#### [Data]
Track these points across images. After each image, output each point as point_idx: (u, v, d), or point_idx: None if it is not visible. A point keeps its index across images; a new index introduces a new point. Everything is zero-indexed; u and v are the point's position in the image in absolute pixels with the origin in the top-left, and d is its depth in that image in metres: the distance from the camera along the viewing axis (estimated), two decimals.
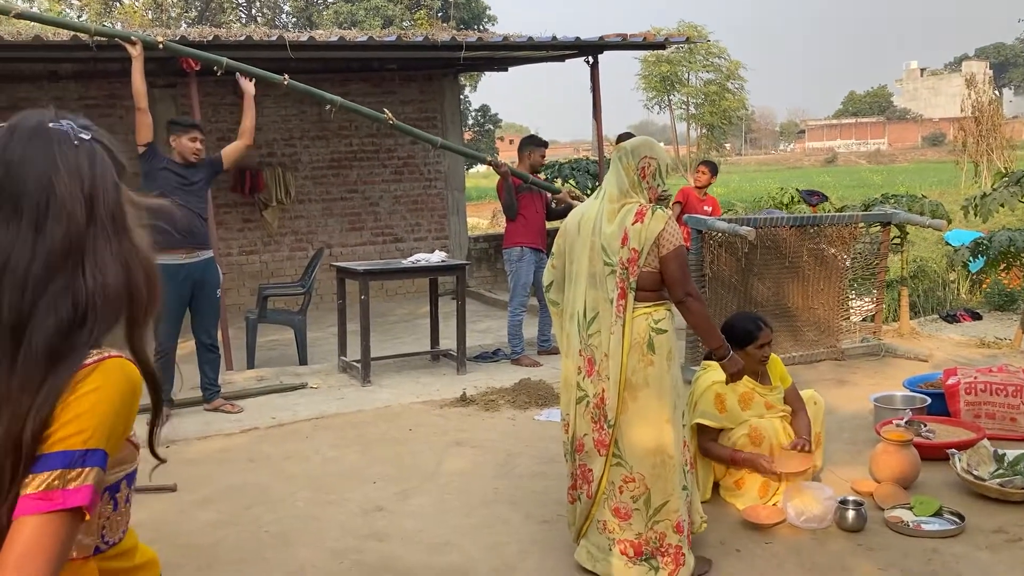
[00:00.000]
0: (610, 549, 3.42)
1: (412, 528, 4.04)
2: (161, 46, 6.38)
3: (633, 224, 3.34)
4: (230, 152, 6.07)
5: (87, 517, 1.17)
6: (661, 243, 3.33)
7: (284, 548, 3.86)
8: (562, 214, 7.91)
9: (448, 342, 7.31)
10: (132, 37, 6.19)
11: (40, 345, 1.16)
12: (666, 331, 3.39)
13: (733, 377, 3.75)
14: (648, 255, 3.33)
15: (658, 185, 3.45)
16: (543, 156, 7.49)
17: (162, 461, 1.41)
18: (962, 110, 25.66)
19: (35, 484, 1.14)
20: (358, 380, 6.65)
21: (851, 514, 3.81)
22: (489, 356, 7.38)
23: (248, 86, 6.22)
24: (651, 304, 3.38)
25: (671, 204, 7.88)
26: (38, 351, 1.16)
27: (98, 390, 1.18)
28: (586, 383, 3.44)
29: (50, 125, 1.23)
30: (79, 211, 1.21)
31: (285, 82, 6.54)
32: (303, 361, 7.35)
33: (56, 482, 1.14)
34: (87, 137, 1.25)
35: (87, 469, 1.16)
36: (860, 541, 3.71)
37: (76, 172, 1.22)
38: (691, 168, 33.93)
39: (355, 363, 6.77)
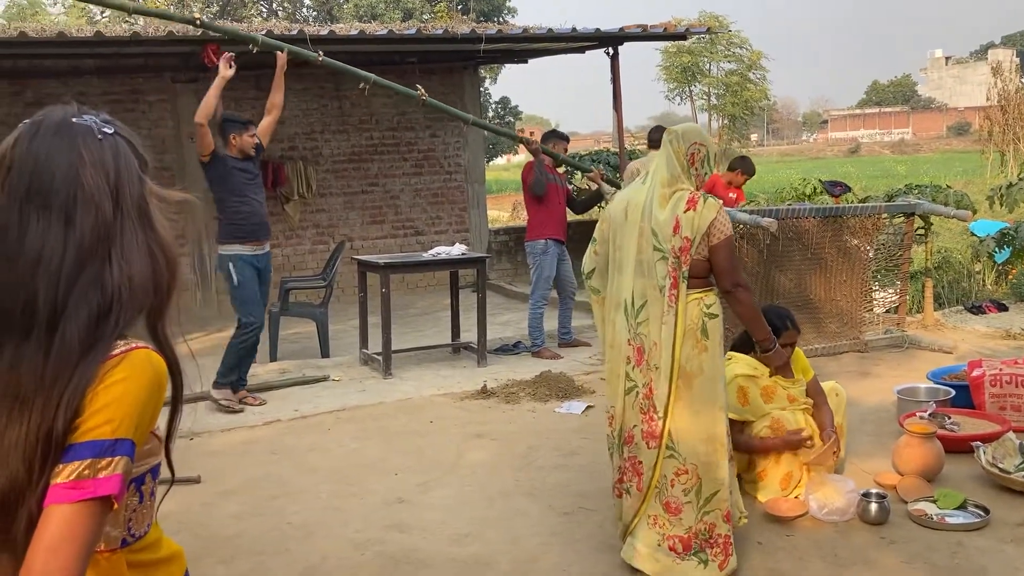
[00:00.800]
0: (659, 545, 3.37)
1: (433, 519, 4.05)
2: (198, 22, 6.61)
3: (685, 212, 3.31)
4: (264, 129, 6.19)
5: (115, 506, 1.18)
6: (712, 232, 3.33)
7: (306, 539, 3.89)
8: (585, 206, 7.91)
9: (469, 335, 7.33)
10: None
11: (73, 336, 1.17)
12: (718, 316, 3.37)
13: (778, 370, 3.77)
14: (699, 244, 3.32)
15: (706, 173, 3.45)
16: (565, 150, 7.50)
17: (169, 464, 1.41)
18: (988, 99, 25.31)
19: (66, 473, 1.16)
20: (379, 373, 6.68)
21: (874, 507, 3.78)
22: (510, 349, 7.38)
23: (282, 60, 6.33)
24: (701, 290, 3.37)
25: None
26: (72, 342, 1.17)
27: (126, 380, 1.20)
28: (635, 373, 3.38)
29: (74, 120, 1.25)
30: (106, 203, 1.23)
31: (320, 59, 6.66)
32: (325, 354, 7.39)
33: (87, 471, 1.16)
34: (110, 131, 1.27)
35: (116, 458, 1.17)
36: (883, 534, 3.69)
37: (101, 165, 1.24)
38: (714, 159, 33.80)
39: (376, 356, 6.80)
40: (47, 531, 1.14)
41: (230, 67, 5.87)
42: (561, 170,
--
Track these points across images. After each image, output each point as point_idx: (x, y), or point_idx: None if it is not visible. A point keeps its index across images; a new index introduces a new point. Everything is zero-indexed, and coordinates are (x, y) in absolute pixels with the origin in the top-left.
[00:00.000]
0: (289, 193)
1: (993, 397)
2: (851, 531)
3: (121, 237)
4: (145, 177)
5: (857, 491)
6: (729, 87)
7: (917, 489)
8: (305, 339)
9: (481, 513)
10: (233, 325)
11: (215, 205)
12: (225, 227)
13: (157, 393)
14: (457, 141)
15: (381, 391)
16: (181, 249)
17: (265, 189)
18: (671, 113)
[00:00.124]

#### [Required action]
Please show, exactly as written, every line above that contains the word "point".

#### [Finished task]
Track these points across images. After each image, output each point as point_idx: (u, v, d), or point_idx: None if it is not visible. A point keeps its index across images; a new index introduces a new point. Everything is zero-indexed; u and v are the point's position in the image in absolute pixels with the origin in the top-left, and d is its depth in that image in metres: the distance from the camera along the viewing axis (estimated), two decimals.
Track these points across images. After each image, output each point as point_idx: (x, y), or point_idx: None if it is not visible. A point keeps its index across images; a new index introduces a new point. Everything is zero-indexed, and coordinates are (x, y) in absolute pixels with the origin in the top-left.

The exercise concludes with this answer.